I have incurred enormous intellectual and personal debts over the eight years since 2004 that I have worked on the current volume. I give thanks to six groups of people.

First, I have to thank the many coauthors of papers I have written in that time. Deon Filmer is the person with whom I really started writing about education and from whom I have learned the most over the years. In addition I have written papers on education with Amanda Beatty, on overambitious curricula and on learning progress over time; Amer Hasan, on educational goals; Rinku Murgai, on teacher compensation in India; Varad Pande, on local government and schooling in India; and Martina Viarengo, on high performers and “superstar” economics and on inequality in performance across schools in the public and private sector. In addition, I count as coauthors the team that produced the World Development Report 2004, “Making Services Work for the Poor”: Junaid Ahmad, Shanta Devarajan, Jeffrey Hammer, Deon Filmer, Ritva Reinikka, Shekhar Shah, Agnes Soucat, Nazmul Chaudhury, and Steven Commins.

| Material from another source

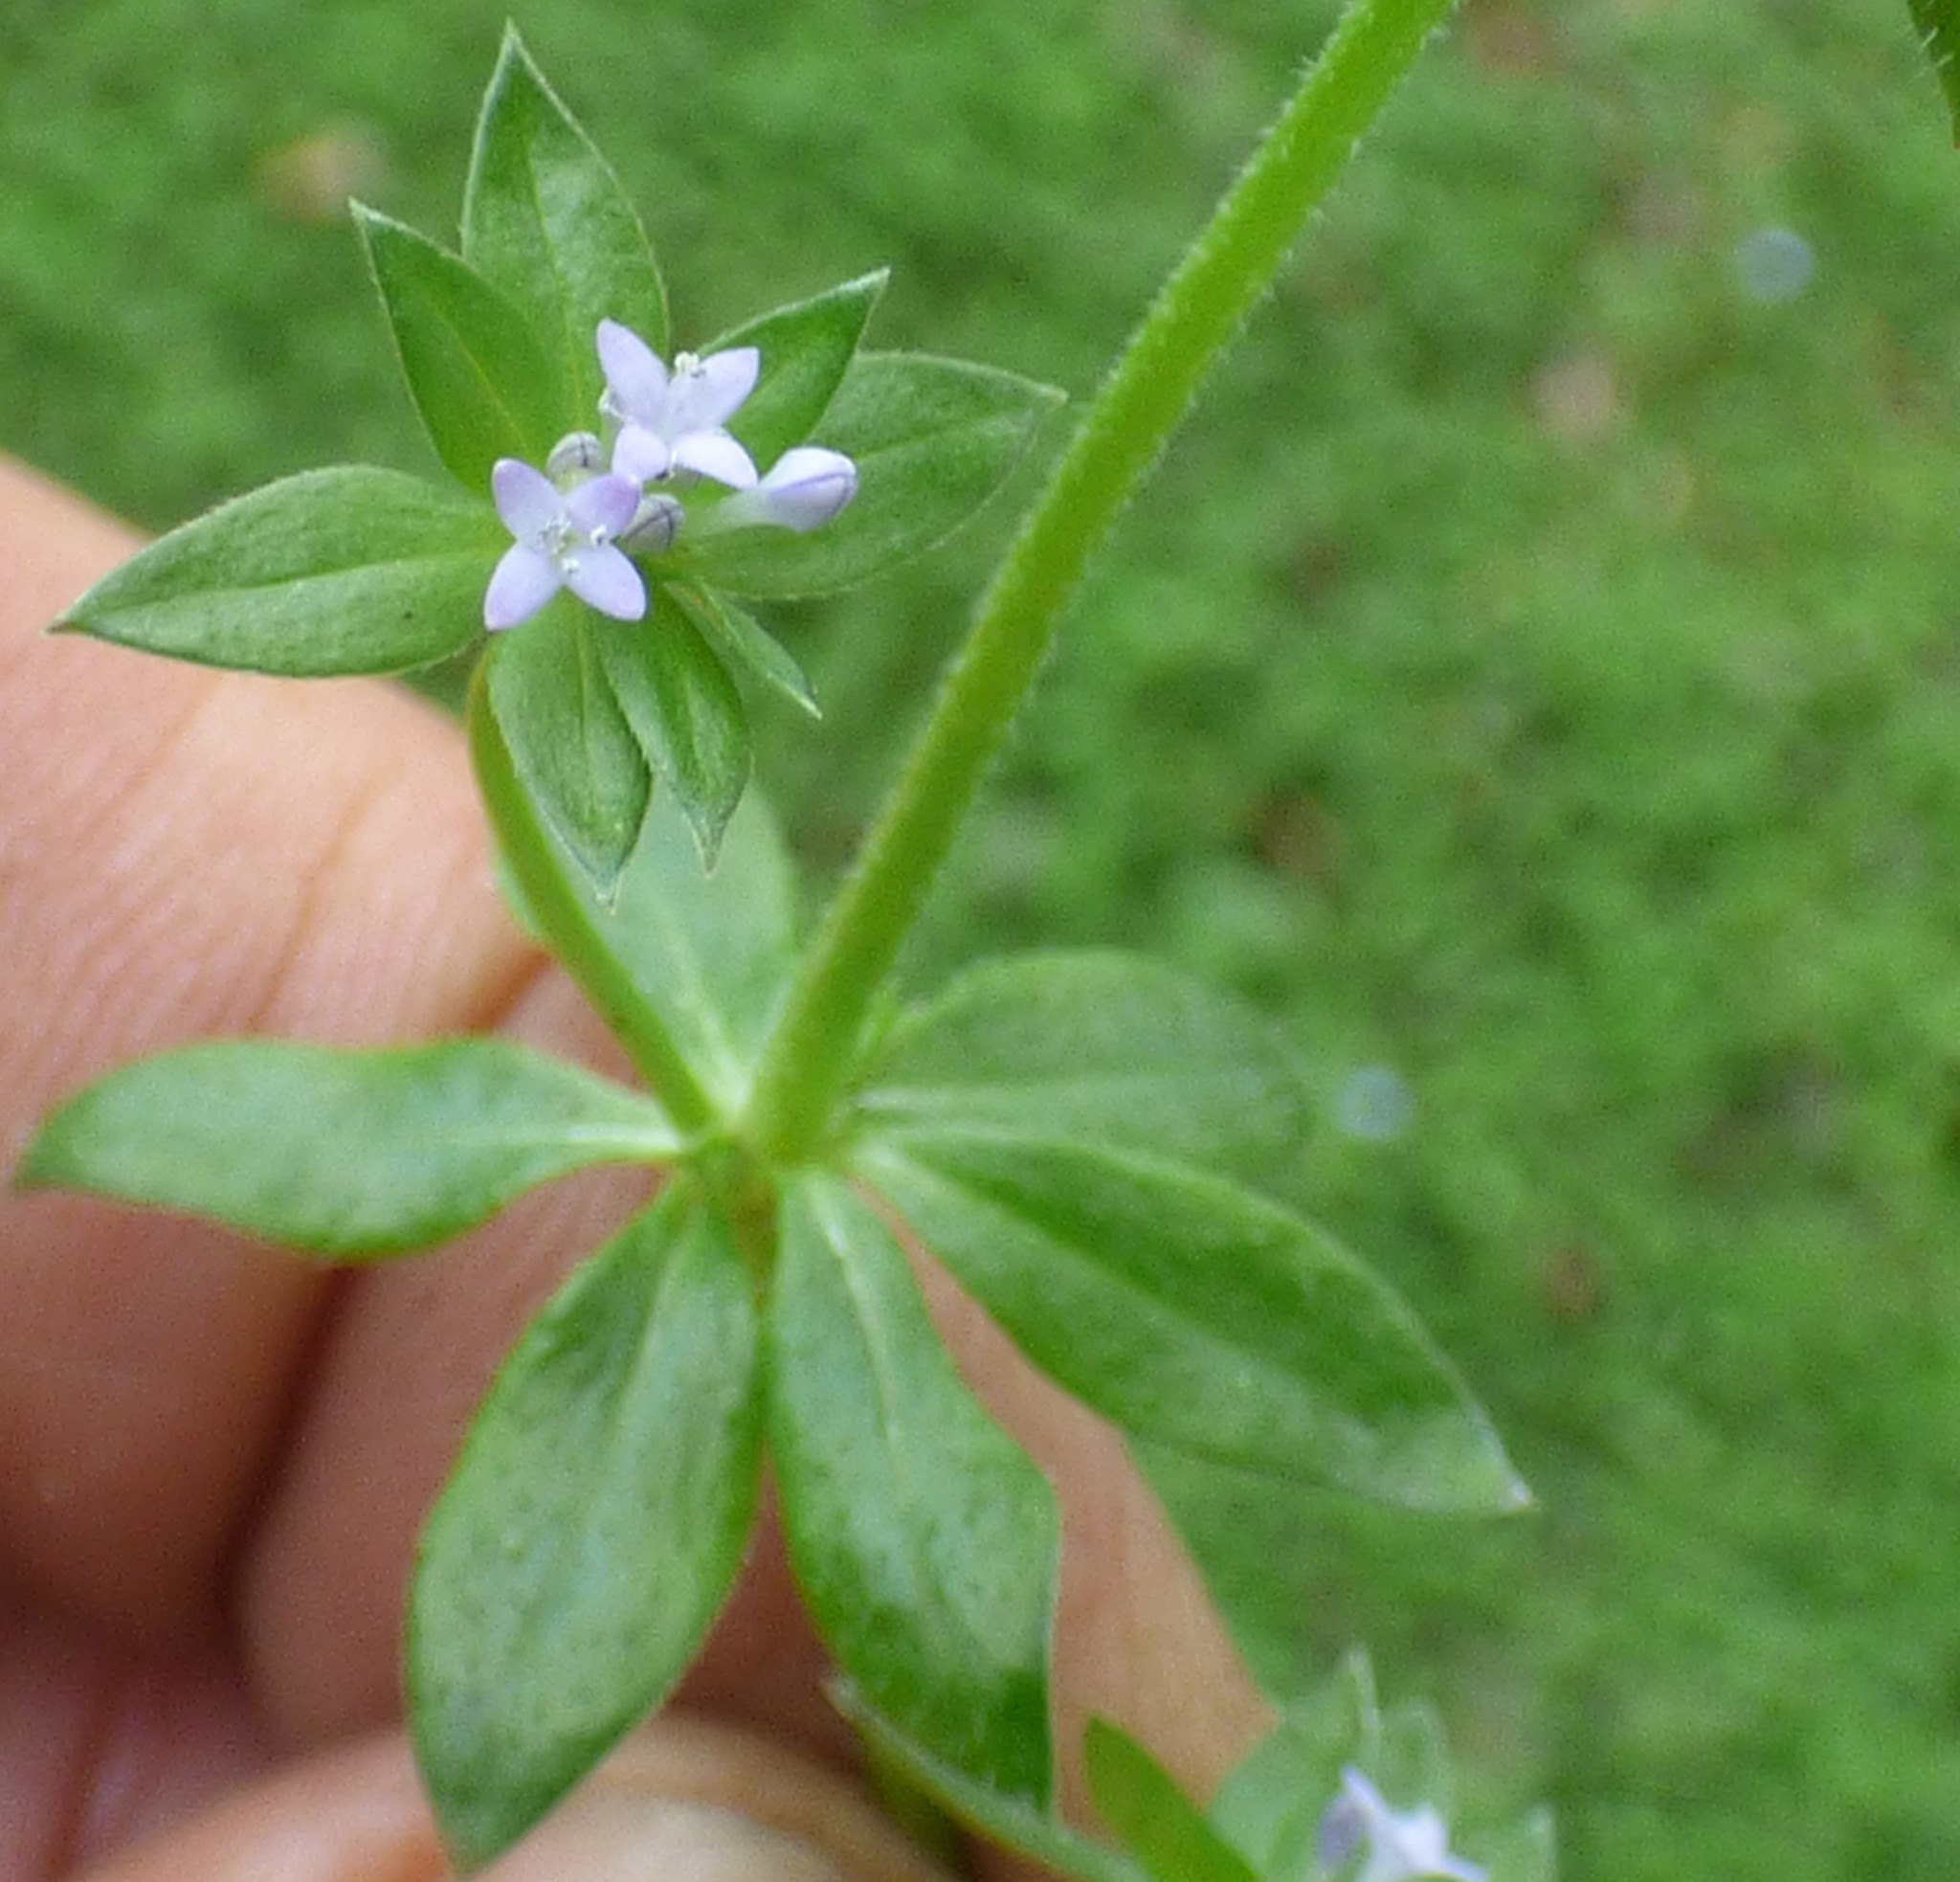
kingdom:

Second, many people have directly helped in the production of this book. Duriya Farooqi helped me complete an earlier book. Amanda Beatty read and edited nearly every chapter of the current book. Emily Hurst, my daughter-in-law, provided the illustrations that begin each chapter. Laura Carter worked as a researcher in India and managed the ASER (Annual Status of Education) data. Isaac Pritchett, my son, helped with the references. Bruce Ross-Larson, editor and writing counselor extraordinaire, raised his subtle eyebrows sufficiently to convince me that my “almost there” manuscript was not so. I thank John Osterman, who handles publications at the Center for Global Development, for steering the book toward production, and the Brookings Institution Press publications staff for their professional support in getting the book into print and out into the world.

Third, this book stands on the shoulders of giants of research into education. Of course, thanking them does not imply that they would agree with me or even that I agree with them, just that reading these writers’ original research has taught me something: Tahir Andrabi, Paul Atherton, Abhijit Banerjee, Rukmini Banerji, Michael Clemens, Jishnu Das, Sonalde Desai, Esther Duflo, Paul Glewwe, Eric Hanushek, Asim Khwaja, Geeta Kingdon, Michael Kremer, Marlene Lockheed, Karthik Muralidharan, Ritva Reinikka, Justin Sandefeur, V. Sundararaman, and Ludger Woessmann.

This book contains new data. The task of creating new data is thankless so I want to thank those that perform this difficult but essential role. The data produced by Pratham-ASER in India represent a huge leap in scale and conceptualization of assessing performance, and Madhav Chavan, Rukmini Banerji, and Wilima Wadhwa deserve kudos for pioneering this new approach, which has spread. In addition, the company Educational Initiatives and its managing director, Sridhar Rajagopalan, have also pioneered in the development and application of testing learning and capabilities in India.

Fourth, I thank Nancy Birdsall at CGD for her support of this book and of my earlier work. She has been enormously supportive of my work on education and has provided incisive commentary and nudges to finish this book.

Fifth, I thank my own life teachers. Choosing just one at each level of my education I would like to thank Mr. Martin (grade six); Ms. McCabe (grade eight); Gail Young (grade eleven); James MacDonald, at Brigham Young University; Jerry Hausman, at MIT; Larry Summers, postgraduate work; and Keith Warner, my tennis teacher. Perhaps none of them meant to teach me what I learned from them, but the unexpected insight is the beauty of education.

Last, my family. Grandpa Hayward's favorite excuse for getting out and getting away with doing just about anything was that he “had to see a man about a horse.” My own version of Grandpa's excuse is “I am working on my book.” Since I worked some at home I am sure if my children were to imitate “working on a book,” they would stare blankly into space or pace around in pajamas or mutter to themselves “yes, that's it” at inopportune moments. I have tried, unsuccessfully, to convince them all that taking a break from working on a book is working on a book.

My wife, Diane, has a doctorate in political science, has taught choral music in American and international schools, has been a school administrator, and is a teacher in the truest and noblest sense of the calling. I would not be the same without her and our thirty happy years of marriage—and neither would the book.